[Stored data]

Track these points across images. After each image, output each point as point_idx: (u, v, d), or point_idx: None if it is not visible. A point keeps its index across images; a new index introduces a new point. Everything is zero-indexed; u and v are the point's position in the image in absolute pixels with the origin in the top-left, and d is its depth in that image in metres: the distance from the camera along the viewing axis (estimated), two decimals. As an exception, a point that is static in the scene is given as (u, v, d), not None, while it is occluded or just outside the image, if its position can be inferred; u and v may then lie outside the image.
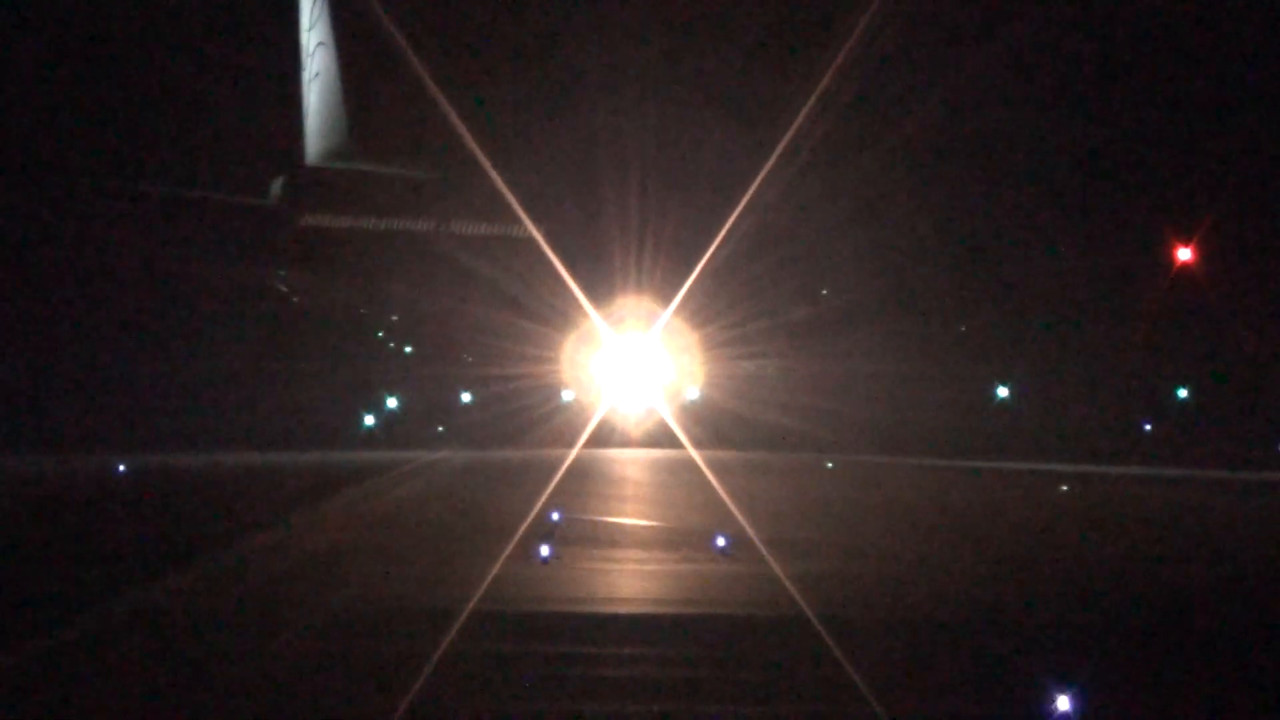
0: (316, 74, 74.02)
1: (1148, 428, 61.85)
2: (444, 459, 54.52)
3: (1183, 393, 62.33)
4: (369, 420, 62.66)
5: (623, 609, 26.16)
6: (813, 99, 56.24)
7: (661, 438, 60.15)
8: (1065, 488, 46.65)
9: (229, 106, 74.69)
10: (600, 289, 60.72)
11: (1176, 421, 61.65)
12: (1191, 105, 63.51)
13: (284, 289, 69.65)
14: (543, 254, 60.54)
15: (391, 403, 64.21)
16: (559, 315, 61.14)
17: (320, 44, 74.08)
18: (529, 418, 61.09)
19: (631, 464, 53.90)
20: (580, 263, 60.44)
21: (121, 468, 49.74)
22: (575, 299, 60.02)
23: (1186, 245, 59.62)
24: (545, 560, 30.12)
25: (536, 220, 61.30)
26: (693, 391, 62.23)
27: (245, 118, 74.58)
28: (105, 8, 75.25)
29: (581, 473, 48.76)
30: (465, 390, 64.56)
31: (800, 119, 56.39)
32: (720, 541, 31.73)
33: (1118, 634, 23.97)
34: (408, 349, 68.72)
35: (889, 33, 58.41)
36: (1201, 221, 59.89)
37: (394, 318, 68.62)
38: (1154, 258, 60.25)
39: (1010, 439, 58.75)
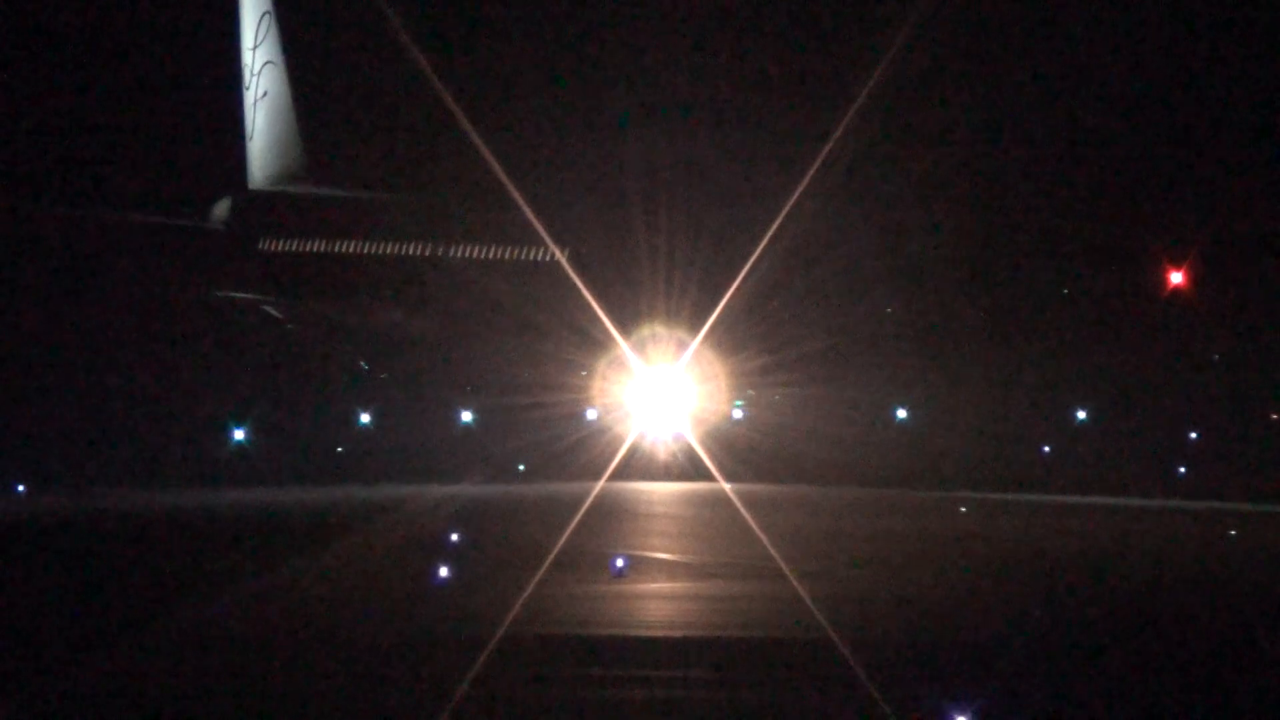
0: (264, 94, 72.72)
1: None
2: (450, 496, 52.08)
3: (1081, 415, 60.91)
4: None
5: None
6: (840, 129, 55.87)
7: (691, 469, 58.35)
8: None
9: (167, 127, 75.24)
10: (627, 315, 58.88)
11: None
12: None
13: (243, 313, 67.67)
14: (566, 279, 58.83)
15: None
16: (583, 342, 59.20)
17: (268, 63, 72.78)
18: (550, 449, 59.06)
19: (662, 503, 51.68)
20: (607, 288, 58.68)
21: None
22: (600, 324, 58.23)
23: (1178, 269, 58.91)
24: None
25: (561, 244, 59.59)
26: (723, 420, 60.22)
27: (185, 139, 74.99)
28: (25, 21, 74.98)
29: (608, 512, 46.35)
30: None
31: (828, 147, 55.93)
32: (619, 563, 31.95)
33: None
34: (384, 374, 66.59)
35: (911, 68, 58.57)
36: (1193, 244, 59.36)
37: (376, 344, 66.33)
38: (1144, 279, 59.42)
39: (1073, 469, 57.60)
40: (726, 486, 54.39)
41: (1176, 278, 59.46)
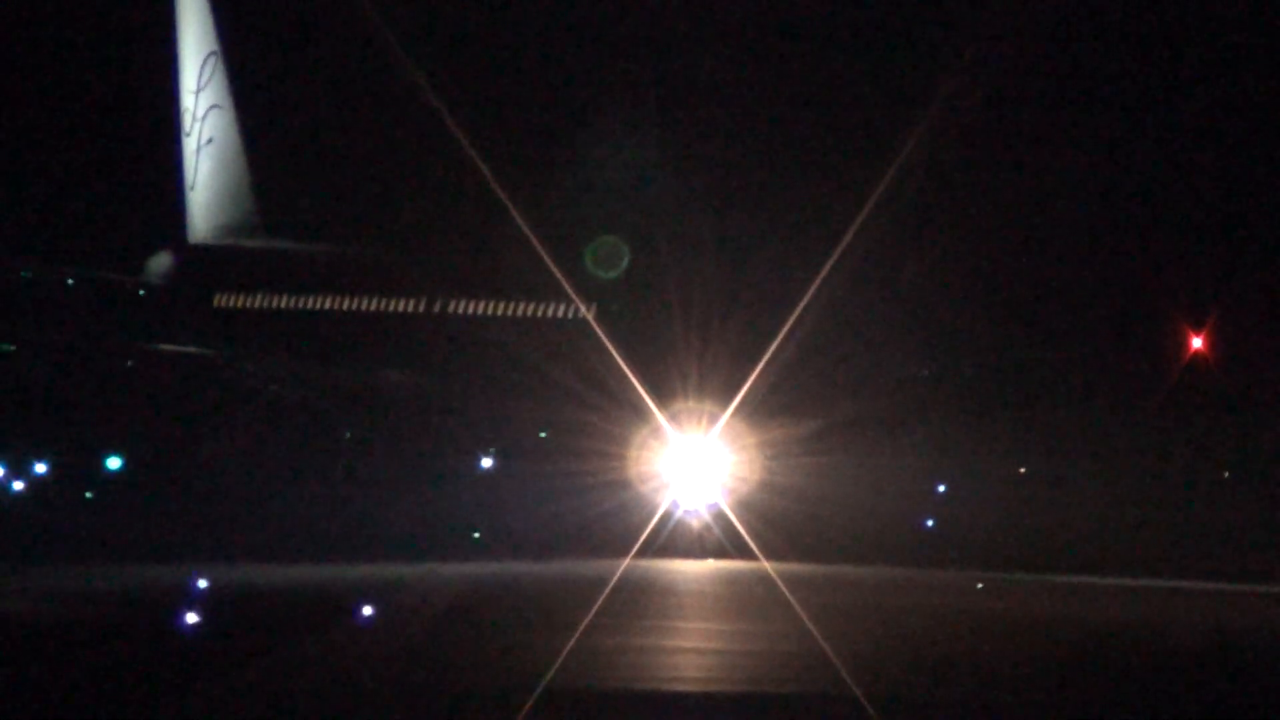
0: (209, 140, 68.08)
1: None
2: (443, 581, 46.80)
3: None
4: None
5: None
6: (874, 197, 54.34)
7: (728, 545, 53.98)
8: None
9: (94, 176, 71.90)
10: (657, 377, 54.84)
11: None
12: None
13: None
14: (591, 336, 54.70)
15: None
16: (609, 405, 54.90)
17: (214, 107, 68.07)
18: (569, 522, 54.50)
19: (697, 595, 46.66)
20: (635, 347, 54.73)
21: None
22: (628, 386, 54.12)
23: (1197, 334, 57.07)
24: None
25: (586, 299, 55.48)
26: (760, 489, 56.13)
27: (116, 189, 71.62)
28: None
29: (627, 612, 39.57)
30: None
31: (863, 215, 54.18)
32: None
33: None
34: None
35: (943, 136, 57.45)
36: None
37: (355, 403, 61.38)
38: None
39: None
40: (769, 566, 50.21)
41: (1197, 342, 57.10)
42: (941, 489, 57.82)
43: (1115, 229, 60.54)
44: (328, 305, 61.63)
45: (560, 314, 57.27)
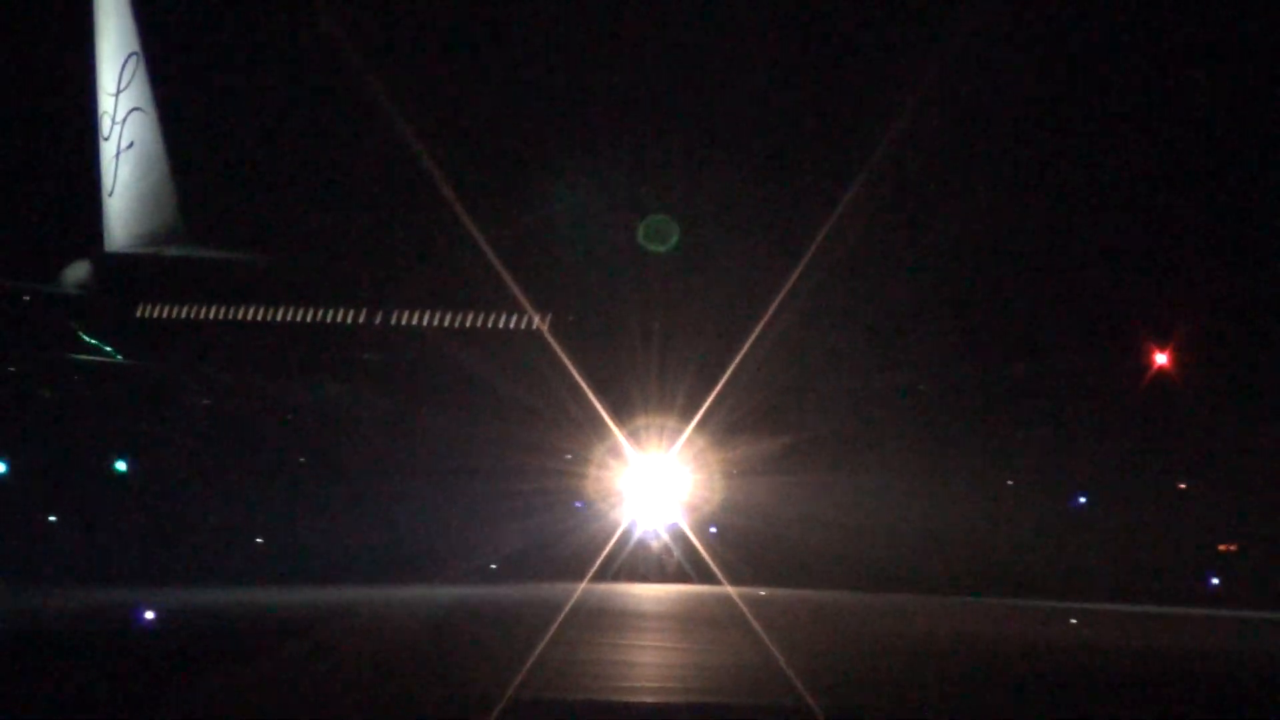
0: (130, 145, 65.36)
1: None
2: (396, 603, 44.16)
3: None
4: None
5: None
6: (840, 208, 53.17)
7: (689, 568, 52.57)
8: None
9: (14, 183, 69.43)
10: (615, 392, 52.69)
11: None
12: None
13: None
14: (545, 349, 52.47)
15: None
16: (563, 421, 52.63)
17: (135, 109, 65.36)
18: (524, 544, 52.33)
19: (657, 627, 44.08)
20: (593, 361, 52.55)
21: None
22: (584, 402, 51.97)
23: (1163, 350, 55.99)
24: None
25: (541, 310, 53.20)
26: (722, 509, 54.06)
27: (35, 196, 69.24)
28: None
29: (582, 640, 36.25)
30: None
31: (828, 226, 52.89)
32: None
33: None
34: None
35: (912, 151, 56.68)
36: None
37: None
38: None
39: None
40: (732, 591, 48.45)
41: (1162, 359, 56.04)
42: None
43: (1080, 242, 59.38)
44: (260, 316, 59.05)
45: (512, 325, 55.05)
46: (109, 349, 60.90)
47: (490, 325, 55.45)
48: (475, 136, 64.67)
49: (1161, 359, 55.47)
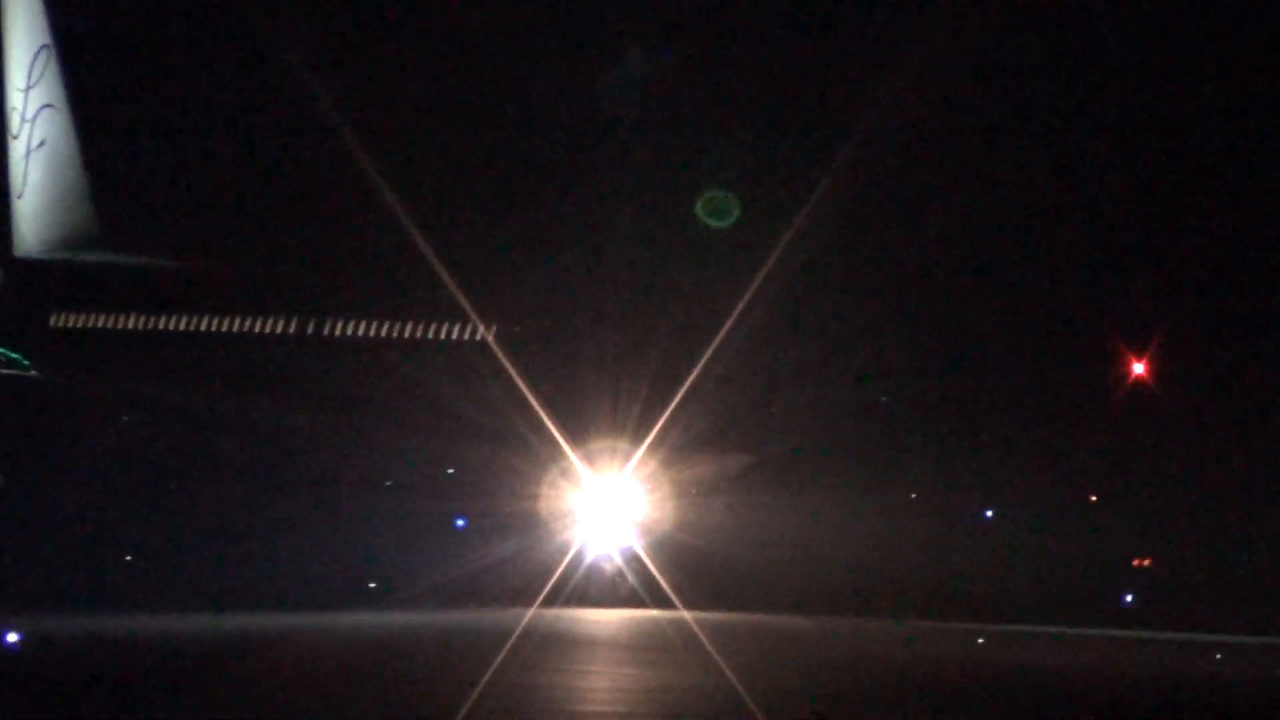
0: (41, 143, 63.58)
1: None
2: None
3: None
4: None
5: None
6: (801, 216, 52.31)
7: (642, 591, 50.70)
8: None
9: None
10: (566, 409, 50.66)
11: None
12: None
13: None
14: (491, 362, 50.41)
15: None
16: (511, 439, 50.55)
17: (47, 106, 63.64)
18: (466, 568, 50.08)
19: (608, 657, 41.81)
20: (542, 374, 50.52)
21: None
22: (534, 418, 49.91)
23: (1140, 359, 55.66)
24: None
25: (486, 321, 51.15)
26: (677, 530, 52.40)
27: None
28: None
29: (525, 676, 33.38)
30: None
31: (789, 235, 51.95)
32: None
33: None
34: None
35: (886, 156, 55.74)
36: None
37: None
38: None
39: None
40: (688, 615, 46.78)
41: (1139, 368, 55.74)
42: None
43: (1052, 254, 58.56)
44: (182, 326, 56.81)
45: (456, 336, 53.06)
46: (18, 359, 58.76)
47: (431, 335, 53.62)
48: (410, 130, 62.53)
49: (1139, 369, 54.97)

■ Prompt: Give again, exactly, the lines starting at the first entry above and ending at the line with "30: (465, 390, 64.56)"; please leave pictures out.

■ Answer area:
Track these points across images. After each image, output each point as point_idx: (u, v, d), or point_idx: None if it is not visible. A point keeps its index across images; a new index introduces a new point. Everything is zero-indexed; u and v are the point's position in the image in absolute pixels with the origin in the top-left, and d is its depth in that image in metres: the distance from the camera along the viewing axis (estimated), two decimals. As an exception, a point that is static in the scene is given as (u, v, d), not None, while it is occluded or just outside the image, if its position can be inferred; u and v may then lie outside the image.
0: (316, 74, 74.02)
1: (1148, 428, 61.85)
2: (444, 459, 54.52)
3: (1183, 393, 62.33)
4: (369, 420, 62.66)
5: (623, 609, 26.16)
6: (813, 99, 56.24)
7: (661, 438, 60.15)
8: (1065, 488, 46.65)
9: (229, 106, 74.69)
10: (600, 289, 60.72)
11: (1176, 421, 61.65)
12: (1191, 105, 63.51)
13: (284, 289, 69.65)
14: (543, 254, 60.54)
15: (391, 403, 64.21)
16: (559, 315, 61.14)
17: (320, 44, 74.08)
18: (529, 418, 61.09)
19: (631, 464, 53.90)
20: (580, 263, 60.44)
21: (121, 468, 49.74)
22: (575, 299, 60.02)
23: (1186, 245, 59.62)
24: (545, 560, 30.12)
25: (536, 220, 61.30)
26: (693, 391, 62.23)
27: (245, 118, 74.58)
28: (105, 8, 75.25)
29: (581, 473, 48.76)
30: (465, 390, 64.56)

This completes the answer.